→ Text provided:
· · · · ·
Since Elihu Palmer wrote nothing about his family or his childhood and no personal papers from his parents have survived, Cogswell’s diary offers a singular glimpse into the world of Palmer’s youth. Cogswell’s ideas about religion and politics must have influenced this churchgoing boy, who would study for the ministry and ever after concern himself with theology. Elihu Palmer came of age knowing that his parents and minister chose traditional church authority over emotionally charged religious revivalism. From Cogswell the boy would have heard about the dangers of piety gone awry, the hazards of relinquishing one’s reasoning powers to an emotional experience of the Holy, and the importance of keeping one’s critical faculties intact when others seemed to be losing their wits. Immorality could come under the guise of a holy possession, as Cogswell knew firsthand. Palmer was probably raised on tales of the revivals that flamed up before he was born, searing souls and scorching friendships and family ties. The outlandish behavior of the born-again made for shocking stories that conveyed just how thin the barrier of reason was when religious emotions took hold. The adults closest to young Palmer held convictions of faith forged in an era of religious turmoil and stark choices. For them, the crucial role for reason in religion was no abstraction; it was an urgent lesson they passed on to the bright, young boy.
· · · · ·
→ To do:
Answer these questions about the passage on Elihu Palmer's youth:
1. What two gaps in the record make Cogswell's diary a singular glimpse into Palmer's early world?
2. What did Palmer's parents and minister choose over emotionally charged religious revivalism?
3. For the adults closest to young Palmer, what was the crucial role for reason in religion instead of an abstraction?

→ Information provided:
· · · · ·
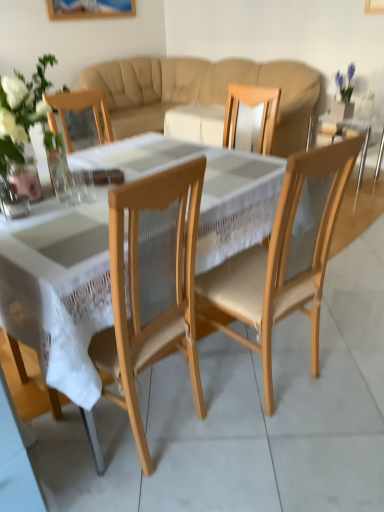
In order to click on free spot to the right of clear glass at center, which is the 1th tableware from left to right in this screenshot , I will do `click(96, 204)`.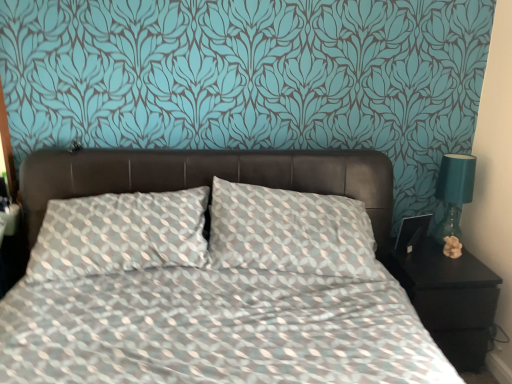
I want to click on vacant region to the left of matte beige figurine at right, so click(x=429, y=260).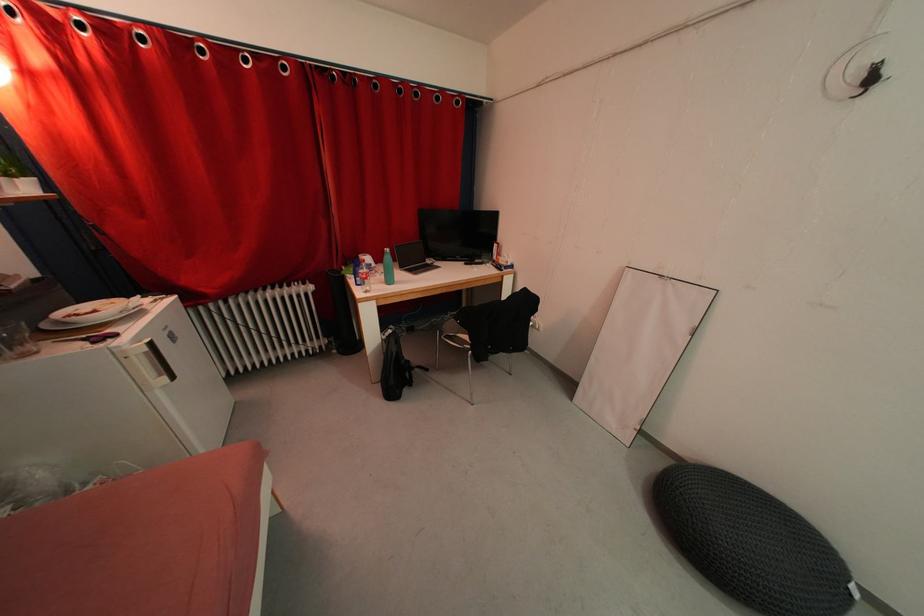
· · · · ·
→ Exercise answer:
1. Palmer wrote nothing about his family or his childhood, and no personal papers from his parents have survived.
2. Traditional church authority.
3. An urgent lesson they passed on to the bright, young boy.